Extrait du document
----------------
Lettres de Georges Bataille à Roger Caillois
Par Georges 
            Bertin
              
Ouvrage:
                Bouler, Jean-Pierre: Lettres de Georges Bataille à Roger Caillois 
                (1935-1959), du Surréalisme au Collège de Sociologie. éd: 
                Folle Avoine. 
              
      De 1935 à 1959, 
            Georges Bataille entretient une correspondance assidue avec Roger 
            Caillois. De celle-ci, on ne conserve que les lettres de Bataille, 
            celles de Caillois ayant disparu, sans doute détruites par Bataille 
            lui-même, sauf deux d'entr'elles qui ont échappé au feu. 
            
      Même tronquée, cette 
            correspondance se révèle extrêmement riche car elle éclaire d'un 
            jour particulier, celui que confère aux idées leur environnement 
            socio-affectif, le relations de ces deux monstres sacrés de la 
            littérature du XXème siècle. Elle a été publiée en 1986 par 
            Jean-Pierre Le Bouler chez Folle Avoine. 
            
      Mais d'abord 
            resituons les deux auteurs. 
            
Les auteurs. 
            
      Né le 10 09 1897, à 
            Billom, Puy de Dôme, Georges Bataille est de 16 ans l'aîné de Roger 
            Caillois, né le 3 mars 1913 à Reims. Il s'est éteint le 9 Juillet 
            1962 à Paris et Caillois le 21 décembre 1918. 
            
      Georges Bataille 
            inscrit sa vie sous l'ère du paradoxe. Fils d'un père syphilitique, 
            aveugle et bientôt paralysé, et d'une mère dépressive, adhére au 
            catholicisme en 1914, l'année de son baccalauréat, et envisage une 
            vie religieuse. Au séminaire de saint Flour, il rédige même un éloge 
            de la cathédrale de Reims, Notre-Dame de Rheims, qui passe pour un 
            des textes fondateurs de son oeuvre dans la mesure où tous les 
            thèmes qu'il abordera plus tard s'y trouvent déjà condensés. Il perd 
            la foi en 1920, passe par la psychanalyse, (il sera le premier 
            écrivain français psychanalysé, son analyste est Adrien Borel, 
            analyste connu et estimé des surréalistes). En 1918, il est admis à 
            l'Ecole des Chartes, il soutiendra sa thèse en 1922 sur un conte en 
            vers espagnol du XIIIème siècle. Il adhère au Cercle communiste 
            démocratique, lutte contre le fascisme et forme à la fois une 
            société secrète d'inspiration nietzschéenne Acéphale et le Collège 
            de Sociologie, avec Caillois. Après être passé par le département 
            des médailles de la BN, il dirigera la Bibliothèque de la Ville 
            d'Orléans de 1951 à 1962.
----------------
(Sorties de pose structurées)
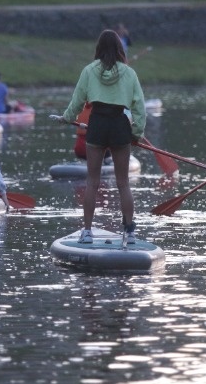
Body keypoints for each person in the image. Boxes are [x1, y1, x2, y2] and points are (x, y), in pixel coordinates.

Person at [53, 29, 146, 245]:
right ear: (120, 49)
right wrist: (137, 133)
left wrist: (67, 118)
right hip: (120, 126)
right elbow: (139, 107)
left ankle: (86, 232)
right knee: (123, 183)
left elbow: (77, 102)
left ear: (98, 49)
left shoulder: (89, 71)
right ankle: (129, 233)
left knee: (92, 182)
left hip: (97, 125)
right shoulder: (129, 73)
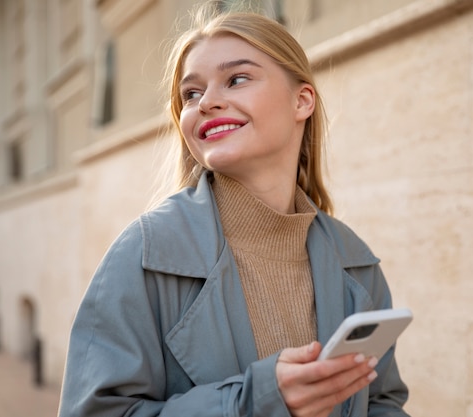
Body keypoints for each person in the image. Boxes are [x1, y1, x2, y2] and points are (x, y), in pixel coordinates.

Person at [57, 3, 410, 417]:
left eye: (236, 79)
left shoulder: (356, 262)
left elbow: (382, 402)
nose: (206, 102)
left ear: (302, 101)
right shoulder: (144, 254)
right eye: (191, 93)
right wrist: (256, 401)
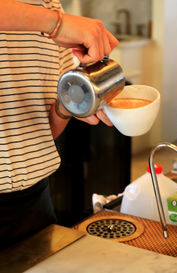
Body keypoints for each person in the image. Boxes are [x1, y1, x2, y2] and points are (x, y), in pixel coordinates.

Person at [0, 0, 118, 249]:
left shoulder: (49, 4)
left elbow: (46, 132)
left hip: (33, 205)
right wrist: (55, 23)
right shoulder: (52, 18)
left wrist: (67, 105)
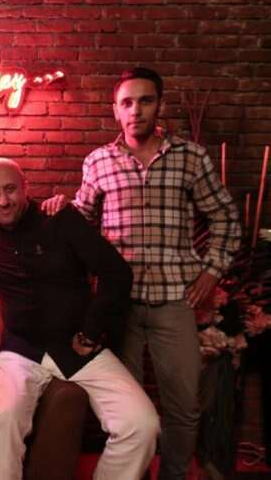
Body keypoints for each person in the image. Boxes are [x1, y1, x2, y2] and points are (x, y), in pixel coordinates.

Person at [43, 67, 242, 479]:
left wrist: (212, 271)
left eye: (145, 101)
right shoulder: (99, 162)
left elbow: (225, 215)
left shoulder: (190, 157)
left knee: (184, 406)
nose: (136, 110)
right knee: (129, 412)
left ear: (159, 105)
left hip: (176, 300)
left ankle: (173, 475)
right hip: (120, 307)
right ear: (116, 111)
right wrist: (61, 211)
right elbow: (82, 220)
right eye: (127, 103)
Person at [0, 158, 160, 480]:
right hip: (20, 350)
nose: (3, 200)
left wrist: (90, 333)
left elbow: (116, 272)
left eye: (10, 189)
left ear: (26, 188)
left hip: (76, 348)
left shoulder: (61, 218)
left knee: (142, 424)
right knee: (4, 421)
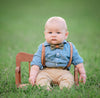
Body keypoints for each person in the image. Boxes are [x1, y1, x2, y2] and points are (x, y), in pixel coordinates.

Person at [29, 16, 86, 90]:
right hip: (46, 71)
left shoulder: (70, 47)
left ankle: (64, 88)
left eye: (58, 32)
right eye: (50, 32)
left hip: (63, 72)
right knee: (41, 78)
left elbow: (78, 61)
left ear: (65, 35)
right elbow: (36, 63)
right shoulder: (42, 47)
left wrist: (82, 73)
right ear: (45, 34)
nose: (53, 35)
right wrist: (33, 76)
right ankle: (46, 88)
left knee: (68, 79)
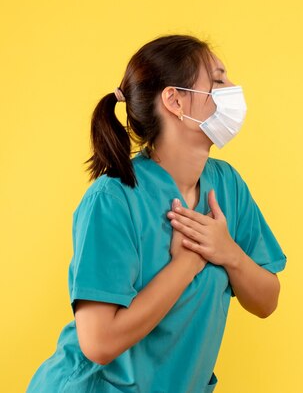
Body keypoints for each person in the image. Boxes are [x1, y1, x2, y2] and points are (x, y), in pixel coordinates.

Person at [26, 34, 287, 392]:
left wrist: (229, 254)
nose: (232, 90)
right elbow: (98, 343)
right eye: (218, 80)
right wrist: (189, 262)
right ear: (174, 100)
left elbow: (267, 301)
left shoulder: (227, 187)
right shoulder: (113, 200)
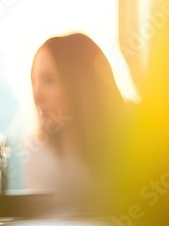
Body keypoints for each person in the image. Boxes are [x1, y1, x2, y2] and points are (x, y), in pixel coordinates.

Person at [20, 32, 130, 215]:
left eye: (49, 80)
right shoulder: (37, 152)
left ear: (80, 83)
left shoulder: (130, 147)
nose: (37, 94)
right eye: (34, 80)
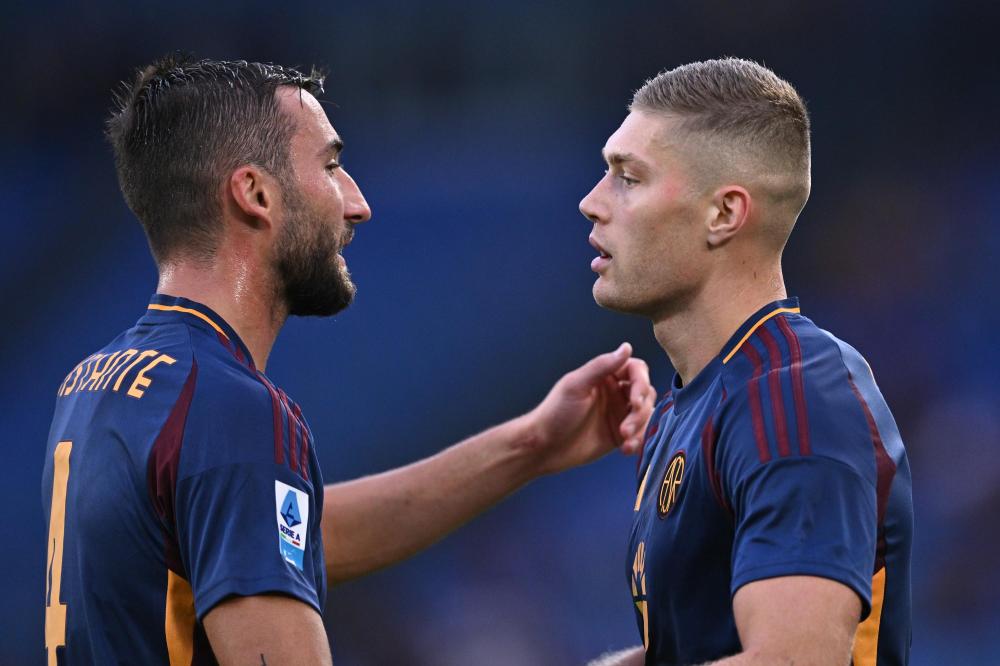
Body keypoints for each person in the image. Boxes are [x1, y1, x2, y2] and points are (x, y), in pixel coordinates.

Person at [41, 56, 655, 665]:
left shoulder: (94, 386)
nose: (357, 203)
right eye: (331, 166)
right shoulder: (231, 410)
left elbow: (280, 534)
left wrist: (531, 445)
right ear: (255, 194)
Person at [579, 59, 913, 665]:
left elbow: (794, 660)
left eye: (628, 178)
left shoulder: (795, 397)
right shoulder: (690, 407)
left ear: (724, 215)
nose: (591, 202)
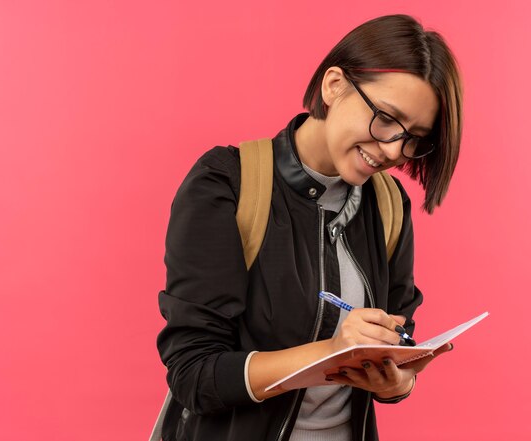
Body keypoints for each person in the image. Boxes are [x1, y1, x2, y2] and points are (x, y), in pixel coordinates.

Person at [156, 13, 463, 441]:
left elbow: (400, 338)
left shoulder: (389, 204)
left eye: (413, 137)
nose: (395, 149)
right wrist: (332, 352)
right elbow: (194, 373)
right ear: (334, 85)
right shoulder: (226, 183)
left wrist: (399, 381)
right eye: (387, 118)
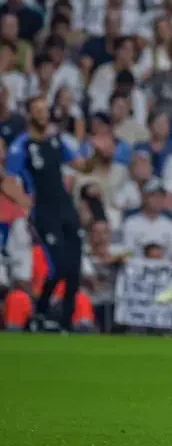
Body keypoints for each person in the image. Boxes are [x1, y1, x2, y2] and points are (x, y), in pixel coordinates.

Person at [5, 96, 94, 331]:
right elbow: (7, 180)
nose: (44, 115)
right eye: (38, 111)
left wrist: (95, 155)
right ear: (30, 115)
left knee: (74, 268)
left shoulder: (57, 142)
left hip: (66, 208)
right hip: (44, 212)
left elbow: (81, 166)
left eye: (45, 110)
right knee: (59, 266)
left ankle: (65, 322)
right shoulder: (21, 146)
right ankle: (41, 311)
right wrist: (23, 201)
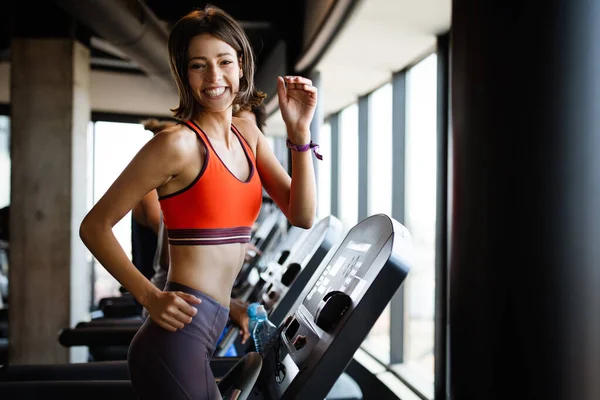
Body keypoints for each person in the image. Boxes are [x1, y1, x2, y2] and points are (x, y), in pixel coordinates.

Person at [78, 5, 318, 400]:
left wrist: (300, 132)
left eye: (224, 61)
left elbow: (303, 214)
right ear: (183, 73)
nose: (214, 77)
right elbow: (94, 225)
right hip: (174, 339)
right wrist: (149, 296)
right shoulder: (176, 144)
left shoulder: (248, 133)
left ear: (241, 65)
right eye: (198, 65)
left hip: (208, 331)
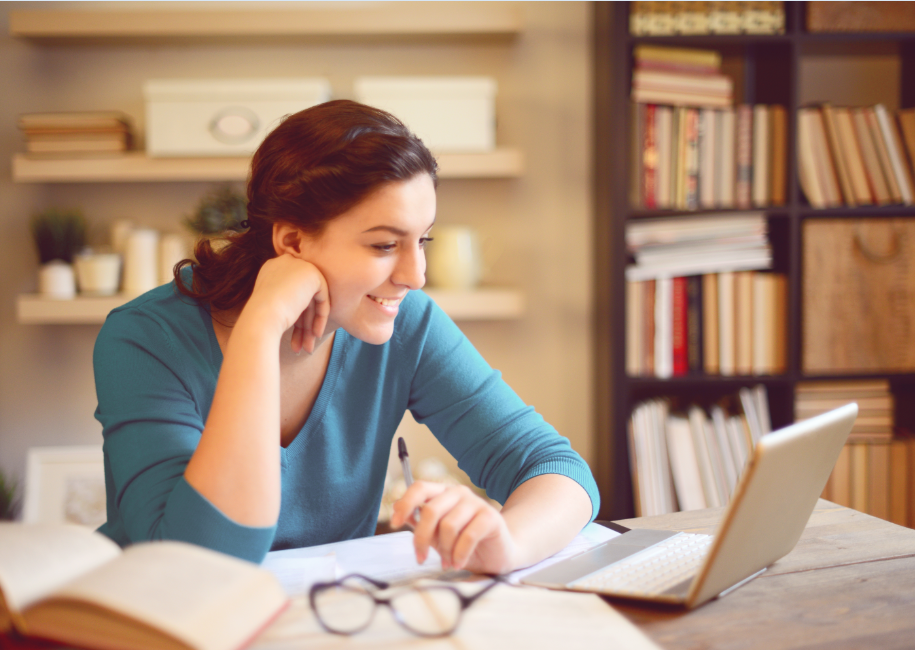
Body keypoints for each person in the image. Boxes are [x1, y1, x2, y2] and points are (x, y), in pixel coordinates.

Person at [93, 100, 599, 574]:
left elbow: (556, 468)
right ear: (292, 242)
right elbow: (198, 561)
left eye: (422, 240)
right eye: (384, 244)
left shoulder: (408, 322)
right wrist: (261, 327)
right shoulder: (144, 339)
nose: (415, 275)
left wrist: (506, 543)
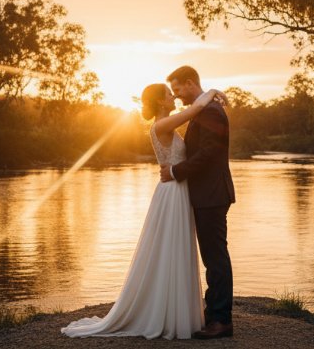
----------------
Consigne
Pouvez-vous recopier à l'identique le passage de l'extrait sur Bataille et Caillois qui commence aux mots « Même tronquée, cette » et s'arrête après « les deux auteurs. » ?

Réponse rédigée
Même tronquée, cette 
            correspondance se révèle extrêmement riche car elle éclaire d'un 
            jour particulier, celui que confère aux idées leur environnement 
            socio-affectif, le relations de ces deux monstres sacrés de la 
            littérature du XXème siècle. Elle a été publiée en 1986 par 
            Jean-Pierre Le Bouler chez Folle Avoine. 
            
      Mais d'abord 
            resituons les deux auteurs.